▶ **Problem requirements**
If a line in the entries below includes the string "Eyes", copy it out.

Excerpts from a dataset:
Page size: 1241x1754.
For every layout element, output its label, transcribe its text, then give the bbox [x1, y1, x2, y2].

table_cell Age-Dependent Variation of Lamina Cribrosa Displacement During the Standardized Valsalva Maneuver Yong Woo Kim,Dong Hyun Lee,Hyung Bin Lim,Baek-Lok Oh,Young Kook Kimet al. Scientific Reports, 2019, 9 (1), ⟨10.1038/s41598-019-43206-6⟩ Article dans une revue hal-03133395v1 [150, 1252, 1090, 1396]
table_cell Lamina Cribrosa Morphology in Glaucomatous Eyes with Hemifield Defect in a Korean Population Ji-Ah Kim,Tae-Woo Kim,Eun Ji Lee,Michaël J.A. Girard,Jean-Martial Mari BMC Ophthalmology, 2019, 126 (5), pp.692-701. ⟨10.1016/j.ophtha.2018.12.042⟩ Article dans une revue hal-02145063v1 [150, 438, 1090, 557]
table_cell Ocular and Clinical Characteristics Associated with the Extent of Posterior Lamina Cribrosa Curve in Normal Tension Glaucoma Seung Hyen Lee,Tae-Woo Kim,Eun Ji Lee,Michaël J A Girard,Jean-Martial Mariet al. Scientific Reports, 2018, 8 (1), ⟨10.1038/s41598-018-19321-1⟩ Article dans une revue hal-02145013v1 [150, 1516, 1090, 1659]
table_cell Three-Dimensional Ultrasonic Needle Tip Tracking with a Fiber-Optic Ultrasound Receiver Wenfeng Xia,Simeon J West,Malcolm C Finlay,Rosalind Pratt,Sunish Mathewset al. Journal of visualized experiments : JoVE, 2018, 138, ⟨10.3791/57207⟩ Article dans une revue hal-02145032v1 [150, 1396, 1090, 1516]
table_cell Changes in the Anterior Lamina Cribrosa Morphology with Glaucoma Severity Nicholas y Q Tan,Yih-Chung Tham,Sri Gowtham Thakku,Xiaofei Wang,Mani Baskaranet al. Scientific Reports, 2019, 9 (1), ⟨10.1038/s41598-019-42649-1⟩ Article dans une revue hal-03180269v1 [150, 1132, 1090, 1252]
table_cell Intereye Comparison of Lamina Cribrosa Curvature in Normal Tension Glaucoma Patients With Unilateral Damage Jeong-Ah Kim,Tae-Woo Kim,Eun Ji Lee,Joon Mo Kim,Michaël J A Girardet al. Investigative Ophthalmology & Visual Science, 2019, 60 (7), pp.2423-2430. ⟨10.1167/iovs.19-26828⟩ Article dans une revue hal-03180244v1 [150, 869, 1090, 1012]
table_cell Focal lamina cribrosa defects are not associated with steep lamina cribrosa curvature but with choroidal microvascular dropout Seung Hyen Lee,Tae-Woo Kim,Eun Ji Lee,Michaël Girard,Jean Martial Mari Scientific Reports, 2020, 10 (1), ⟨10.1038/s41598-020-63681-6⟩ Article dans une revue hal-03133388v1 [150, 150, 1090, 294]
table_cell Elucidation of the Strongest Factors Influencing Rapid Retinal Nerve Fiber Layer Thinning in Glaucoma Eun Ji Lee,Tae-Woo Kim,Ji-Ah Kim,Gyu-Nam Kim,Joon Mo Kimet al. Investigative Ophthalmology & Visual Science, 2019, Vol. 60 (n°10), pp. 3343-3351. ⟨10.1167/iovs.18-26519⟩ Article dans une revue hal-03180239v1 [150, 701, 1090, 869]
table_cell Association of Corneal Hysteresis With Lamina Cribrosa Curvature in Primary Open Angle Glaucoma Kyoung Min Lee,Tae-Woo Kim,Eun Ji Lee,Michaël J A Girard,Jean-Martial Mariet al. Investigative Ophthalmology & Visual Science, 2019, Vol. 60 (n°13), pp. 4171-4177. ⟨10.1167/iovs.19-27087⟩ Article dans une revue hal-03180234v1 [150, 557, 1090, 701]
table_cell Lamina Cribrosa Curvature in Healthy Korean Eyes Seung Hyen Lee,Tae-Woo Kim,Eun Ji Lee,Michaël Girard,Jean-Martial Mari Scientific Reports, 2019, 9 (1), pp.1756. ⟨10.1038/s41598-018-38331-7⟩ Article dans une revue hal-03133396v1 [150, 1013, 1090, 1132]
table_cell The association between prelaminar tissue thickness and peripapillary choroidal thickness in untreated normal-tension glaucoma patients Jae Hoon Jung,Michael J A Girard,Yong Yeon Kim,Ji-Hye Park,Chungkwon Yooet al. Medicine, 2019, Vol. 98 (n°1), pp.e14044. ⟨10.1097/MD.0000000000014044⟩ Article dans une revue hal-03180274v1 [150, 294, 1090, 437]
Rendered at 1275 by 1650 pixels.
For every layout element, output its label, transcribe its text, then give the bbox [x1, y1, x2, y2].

▶ **Task answer**
table_cell Lamina Cribrosa Morphology in Glaucomatous Eyes with Hemifield Defect in a Korean Population Ji-Ah Kim,Tae-Woo Kim,Eun Ji Lee,Michaël J.A. Girard,Jean-Martial Mari BMC Ophthalmology, 2019, 126 (5), pp.692-701. ⟨10.1016/j.ophtha.2018.12.042⟩ Article dans une revue hal-02145063v1 [150, 438, 1090, 557]
table_cell Lamina Cribrosa Curvature in Healthy Korean Eyes Seung Hyen Lee,Tae-Woo Kim,Eun Ji Lee,Michaël Girard,Jean-Martial Mari Scientific Reports, 2019, 9 (1), pp.1756. ⟨10.1038/s41598-018-38331-7⟩ Article dans une revue hal-03133396v1 [150, 1013, 1090, 1132]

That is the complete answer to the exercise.